As we moved from Thunderbolt 1, all the way to Thunderbolt 3, each new iteration brought with it a new level of advancement that changed the way we connect our devices.
Thunderbolt 2 allowed us to connect a 4K display whilst doubling the throughput from 10Gb/s to 20Gb/s. It wasn’t until Thunderbolt 3 that we finally were able to put aside our PSU and get power straight from our Thunderbolt devices.
Thunderbolt 3 again doubled the throughput from 20Gb/s to 40Gb/s, which allowed dock manufacturers to add 10Gb/s USB-C ports, and dual 4K 60Hz displays.
Thunderbolt 3 was the pinnacle of singles cable simplicity, and as USB also adopted the the Type-C connector, the ecosystem has flourished.
So what does Thunderbolt 4 bring to the table?
On the surface Thunderbolt 4 has a different approach. Unlike previous generations it has not doubled its throughput, keeping the same 40Gb/s that Thunderbolt 3 introduced.
Thunderbolt 4 has also not increased the monitor connectivity options either, it still supports up to 2x 4K 60Hz monitors, the same as Thunderbolt 3. The power delivery has not increased, keeping the same 100W power delivery of Thunderbolt 3.
Thunderbolt 4 has though added support for USB 4 laptops. However, Thunderbolt 3 devices will also support USB 4 when it is available via Thunderbolt technology.
So if the throughput, monitor connectivity, USB 4 support, and power delivery remain the same what are the real advantages in upgrading your Thunderbolt 3 device to Thunderbolt 4?
Much better Windows PC Support
A lot of the changes are geared towards Windows PCs and for PC manufacturers to fully support the Thunderbolt specification.

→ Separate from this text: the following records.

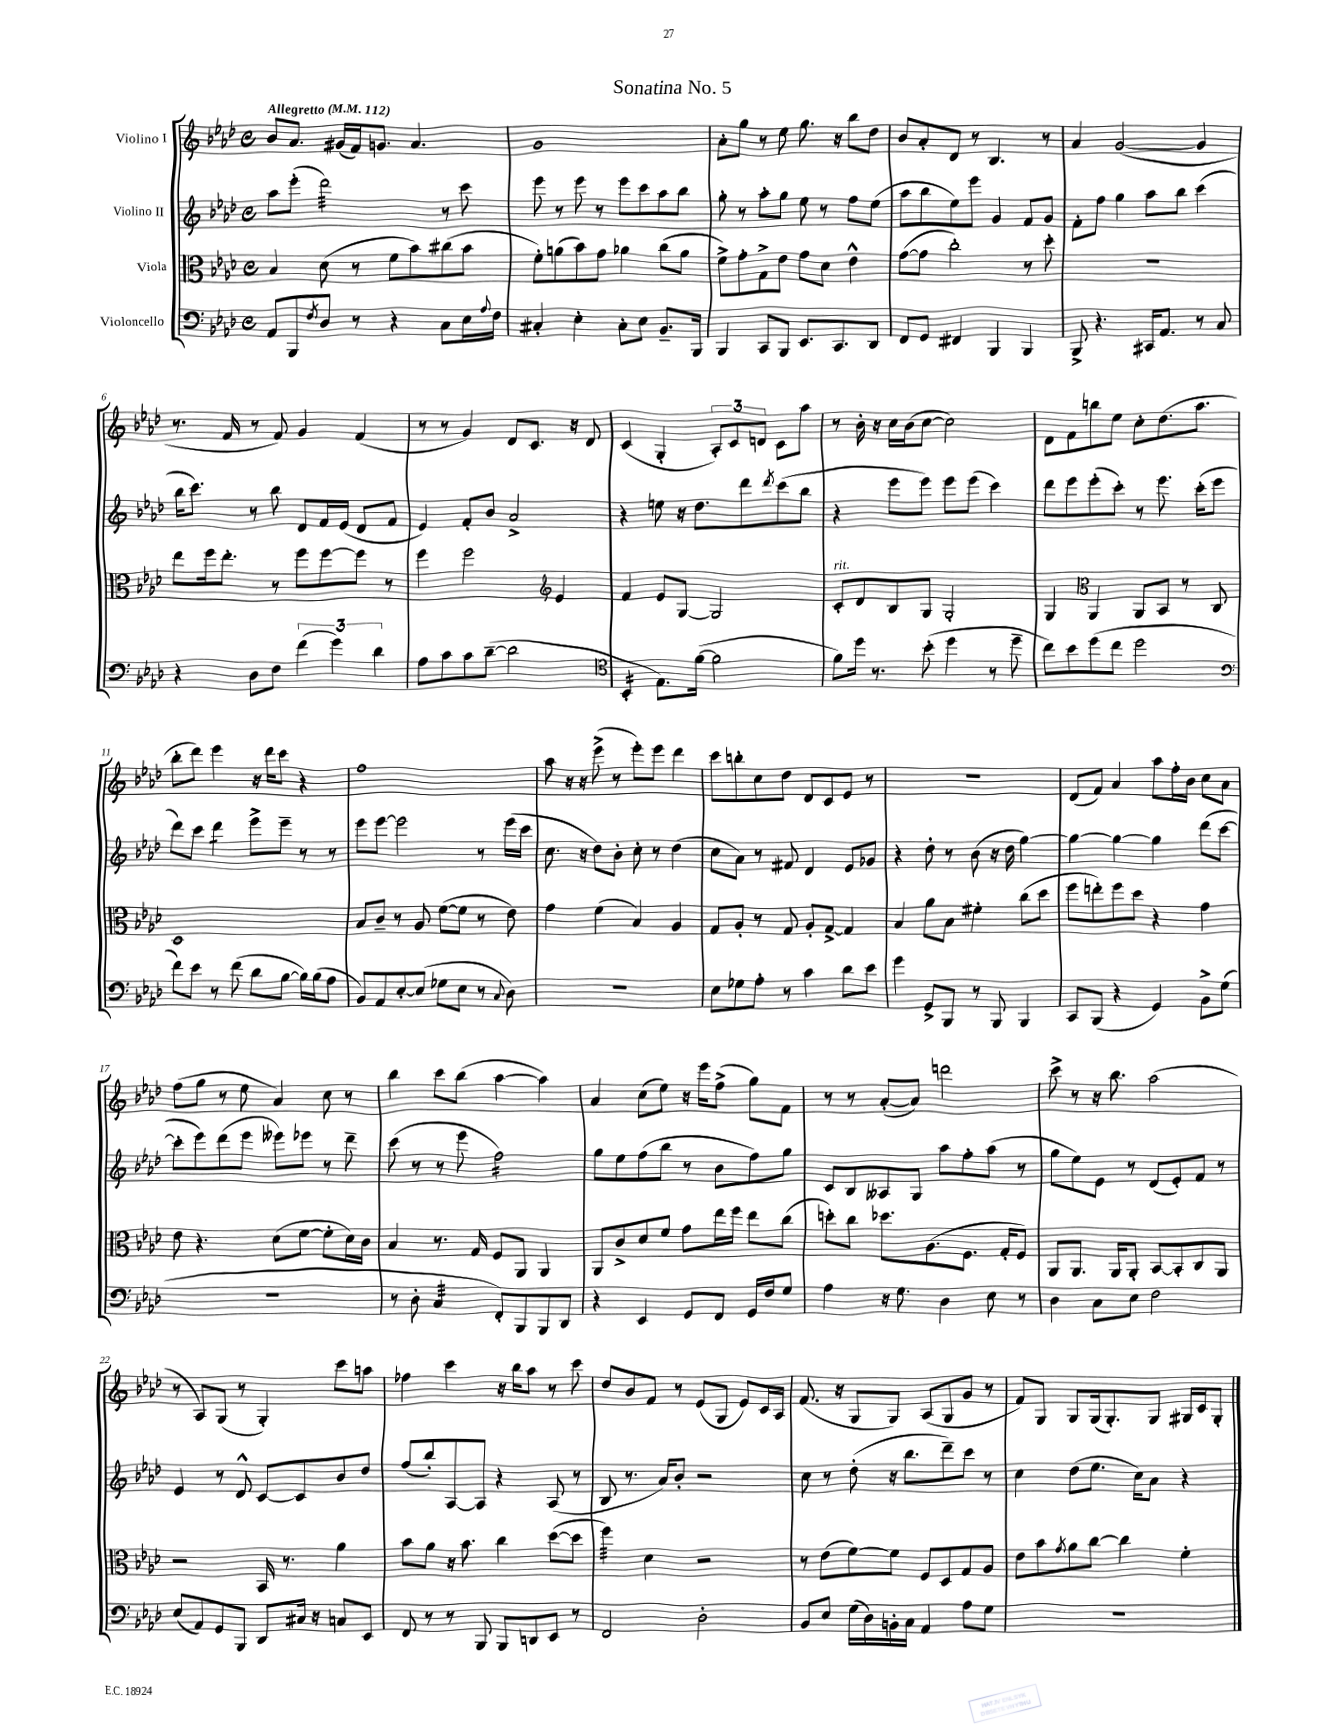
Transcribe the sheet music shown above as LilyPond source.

\header { title = "Sonatina No. 5" }
<<
\new StaffGroup <<
\new Staff = "s0" \with { instrumentName = "Violino I" } {
    \clef treble \key aes \major \defaultTimeSignature \time 4/4 \tempo "Allegretto" 4 = 112
    bes'8 aes'8. gis'16( f'16) g'8. aes'4. |
    g'1 |
    aes'8-. g''8 r8 ees''8 g''8. r16 bes''8 des''8 |
    bes'8 aes'8-. des'8 r8 bes4. r8 |
    aes'4 g'2~( g'4 |
    r8. f'16 r8 f'8) g'4 f'4( |
    r8 r8 g'4) des'8 c'8. r16 des'8 |
    c'4( g4-. \tuplet 3/2 { aes8-.) c'8 d'8 } c'8 aes''8 |
    r8 bes'16-. r16 c''16 bes'16( c''8~ c''2) |
    des'8 f'8 b''8 ees''8 c''8-. des''8.( aes''8. |
    bes''8-. des'''8) ees'''4 r16 des'''16 c'''8 r4 |
    f''1 |
    aes''8 r16 r16 ees'''8->( r8 ees'''8-.) ees'''8 des'''4 |
    c'''8 b''8-. c''8 des''8 des'8 c'8 ees'8 r8 |
    R1 |
    des'8( f'8) aes'4 aes''8 f''16-. bes'16 c''8 aes'8 |
    f''8( g''8 r8 ees''8 aes'4) c''8 r8 |
    bes''4 c'''8 bes''8( aes''4~ aes''4) |
    aes'4 c''8( ees''8) r16 ees'''16 f''8->( g''8) f'8 |
    r8 r8 aes'8~-.( aes'8) d'''2 |
    c'''8-> r8 r16 bes''8. aes''2( |
    r8 aes8) g8( r8 g4-.) c'''8 a''8 |
    fes''4 c'''4 r16 bes''16 aes''8 r8 c'''8 |
    des''8 bes'8 f'8 r8 ees'8( g8 ees'8) c'16 aes16 |
    f'8.( r16 g8 g8) aes8( g8 g'8 r8 |
    f'8) g8 g8 g16( g8.-.) g8 gis16 c'16 gis8-. \bar "|." |
}
\new Staff = "s1" \with { instrumentName = "Violino II" } {
    \clef treble \key aes \major \defaultTimeSignature \time 4/4
    aes''8 ees'''8-.( des'''2:32) r8 c'''8 |
    ees'''8 r8 ees'''8 r8 ees'''8 c'''8 aes''8 bes''8 |
    g''8-. r8 aes''8-. g''8 ees''8 r8 f''8 ees''8( |
    aes''8 bes''8 ees''8) ees'''8 g'4 f'8 g'8 |
    f'8-. f''8 g''4 aes''8 bes''8 c'''4( |
    bes''16 c'''8.) r8 bes''8 des'8 f'16 ees'16( des'8 f'8 |
    ees'4) f'8-. bes'8 aes'2-> |
    r4 e''8 r16 des''8. des'''8 \acciaccatura { des'''8 } c'''8( bes''8 |
    r4 ees'''8 ees'''8) ees'''8 ees'''8( c'''4) |
    des'''8 ees'''8 ees'''8-.( c'''8-.) r8 ees'''8. c'''16-.( ees'''8 |
    des'''8) c'''8 des'''4:8 ees'''8-> ees'''8-- r8 r8 |
    ees'''8 ees'''8~ ees'''2 r8 ees'''16( c'''16 |
    c''8. r16 des''8) bes'8-. c''8-. r8 des''4( |
    c''8 aes'8) r8 fis'8 des'4 ees'8 ges'8 |
    r4 des''8-. r8 bes'8( r16 des''16 g''4~) |
    g''4~ g''4~ g''4 des'''8( c'''8~ |
    c'''8-. ees'''8) des'''8( ees'''8 eeses'''8) ees'''8 r8 des'''8-- |
    c'''8( r8 r8 ees'''8 f''2:16) |
    g''8 ees''8 f''8( bes''8 r8 bes'8 f''8) g''8 |
    c'8 bes8 aeses8 g8 aes''8 f''8-. aes''8( r8 |
    g''8 ees''8) ees'8 r8 des'8( ees'8-.) f'8 r8 |
    ees'4 r8 des'8-^ c'8~ c'8 bes'8 des''8 |
    f''8( bes''8-.) aes8~ aes8 r4 aes8( r8 |
    bes8 r8. aes'16) bes'8-. r2 |
    c''8 r8 des''8-.( r16 bes''8. des'''8--) c'''8 r8 |
    c''4 des''8( ees''8. c''16) aes'8 r4 \bar "|." |
}
\new Staff = "s2" \with { instrumentName = "Viola" } {
    \clef alto \key aes \major \defaultTimeSignature \time 4/4
    bes4 des'8( r8 f'8 bes'8) cis''8( bes'8 |
    f'8-.) a'8( bes'8) g'8 aes'4 c''8( aes'8 |
    f'8->) g'8-. g8-> ees'8 g'8 des'8 ees'4-^ |
    g'8~( g'8 c''2-.) r8 des''8-. |
    r1 |
    ees''8 f''16 ees''8.-. r8 f''8 f''8~ f''8 r8 |
    f''4 f''2 \clef treble ees'4 |
    f'4 ees'8 g8~ g2 |
    c'8-.^\markup { \italic "rit." } des'8 bes8 g8 g2-. |
    g4 \clef alto aes,4 aes,8 bes,8 r8 c8 |
    des1 |
    bes8 c'8-- r8 aes8 f'8~( f'8 r8 ees'8) |
    g'4 f'4( bes4) aes4 |
    g8 aes8-. r8 g8 aes8-. g8~-> g4 |
    bes4 aes'8 bes8 fis'4-. c''8( des''8 |
    f''8 e''8-.) f''8 des''8 r4 g'4 |
    ees'8 r4. des'8( f'8~ f'8-. des'16) c'16 |
    bes4 r8. g16 f8 aes,8 aes,4 |
    aes,8 c'8-> des'8 f'8 g'8 ees''16 f''16 ees''8 c''8( |
    d''8-.) c''8 des''8. aes8.( f8. g16-. f8) |
    aes,8 aes,8. aes,16 aes,8-. bes,8~ bes,8-. c8 aes,8 |
    r2 bes,16 r8. aes'4 |
    bes'8 aes'8 r16 bes'8. c''4 des''8~( des''8 |
    f''4:32) des'4 r2 |
    r8 ees'8( f'8~) f'8 f8 des8 g8 aes8 |
    ees'8 bes'8 \acciaccatura { g'8 } aes'8 c''8~ c''4 f'4-. \bar "|." |
}
\new Staff = "s3" \with { instrumentName = "Violoncello" } {
    \clef bass \key aes \major \defaultTimeSignature \time 4/4
    aes,8 bes,,8 \acciaccatura { f8 } des8 r8 r4 c8 ees16 \appoggiatura { aes8 } f16 |
    cis4-. ees4-. cis8-. ees8 bes,8.-- bes,,16 |
    bes,,4 c,8 bes,,8 ees,8. c,8. des,8 |
    f,8 g,8 fis,4 bes,,4 bes,,4 |
    bes,,8-> r4. cis,16 aes,8. r8 c8 |
    r4 des8 f8 \tuplet 3/2 { f'4( g'4) des'4 } |
    aes8 c'8 c'8 des'8~--( des'2 |
    \clef tenor bes,4:16-. ees8.) f'16~( f'2 |
    f'8) des''16 r8. bes'8-.( des''4 r8 des''8-- |
    c''8) bes'8 des''8( c''8 des''2 |
    \clef bass f'8) ees'8 r8 f'8( des'8 bes8~ bes16) bes16( aes8 |
    bes,8) aes,8 ees8~-. ees8( ges8 ees8 r8 \appoggiatura { c8 } des8) |
    R1 |
    ees8 ges8 aes8-. r8 c'4 des'8 ees'8 |
    g'4 g,8-> bes,,8 r8 bes,,8 bes,,4 |
    c,8 bes,,8( r4 g,4) bes,8-> g8( |
    R1 |
    r8 des8-. c4:32 f,8-.) bes,,8 bes,,8 des,8 |
    r4 ees,4 g,8 f,8 g,16 f16 g8 |
    aes4 r16 g8. des4 ees8 r8 |
    des4 c8 ees8 f2 |
    ees8( aes,8) g,8 bes,,8 des,8 cis16 r16 c8 ees,8 |
    f,8 r8 r8 bes,,8 bes,,8 d,8 ees,8 r8 |
    f,2 des2-. |
    bes,8 ees8 g16( des16) b,16-. c16 aes,4 aes8 g8 |
    r1 \bar "|." |
}
>>
>>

At the moment a Thunderbolt 3 PC laptop manufacturer can restrict the amount of monitors a user can connect to their laptop’s Thunderbolt 3 port from 2 monitors to 1 monitor. With Thunderbolt 4, PC manufacturers have to allow dual monitor support by default.
As another example, PC manufacturers can restrict power delivery on their Thunderbolt 3 port in order to prevent laptop charging. With Thunderbolt 4, manufacturers have to allow power delivery from at least one port.
On macOS this is not an issue since Apple’s Thunderbolt 3 ports fully support the Thunderbolt 3 specification.
A lot of the upgrades to Thunderbolt 4 are really just enforcements to make sure PC manufacturers fully adopt the Thunderbolt specification, as these were not enforced during the the Thunderbolt 3 era.
One other upgrade announced for Thunderbolt 4 is the use of 32Gb/s PCIe, and the ability to connect an NVMe SSD with speeds up to 3000MB/s.
On the surface this seems like a big upgrade, but actually Thunderbolt 3 has offered 32Gb/s PCIe for years. However, Thunderbolt 4 has made 32Gb/s the minimum requirement.
This has not been an issue on macOS since Thunderbolt 3 has always offered 32Gb/s PCIe. On the Windows side, PC manufacturers have been required to offer a minimum of 16Gb/s PCIe on their Thunderbolt 3 port without having to offer 32Gb/s.
With Thunderbolt 4, laptop manufacturers have to implement the full 32Gb/s PCIe technology as standard. If you are a NVMe SSD user on macOS you will not see a big difference in performance between Thunderbolt 3 and Thunderbolt 4. Even PC users that have Thunderbolt 3 ports with 32Gb/s PCIe will not see much performance difference.
More Thunderbolt Ports – Same 40Gb/s Bandwidth
Really the main upgrade to Thunderbolt 4 is the inclusion of 4x Thunderbolt ports allowing you to connect more Thunderbolt specific devices to your docks and hubs. However, as Thunderbolt 4 still retains the 40Gb/s performance, those 4x Thunderbolt ports don’t have increase bandwidth to work with.
What this tells us is that Thunderbolt 4 devices, such as docking solutions, will not be that much different to the docks we see today. The performance, monitor connectivity, and power delivery will all be the same.
A Small Step Forward
By purchasing a Thunderbolt 3 product today you are future-proofing your device for when Thunderbolt 4 is eventually available.
CalDigit’s flagship TS3 Plus for example will provide the majority of features a Thunderbolt 4 dock does and be compatible with Thunderbolt 4 and USB 4 laptops.
In conclusion, it will be some time before we start to see Thunderbolt 4 laptops, and even then, they will most likely be Windows PCs geared towards high-end users in late 2020.
Thunderbolt 4 may not be the giant leap forward we were expecting but a small improvement on Thunderbolt 3.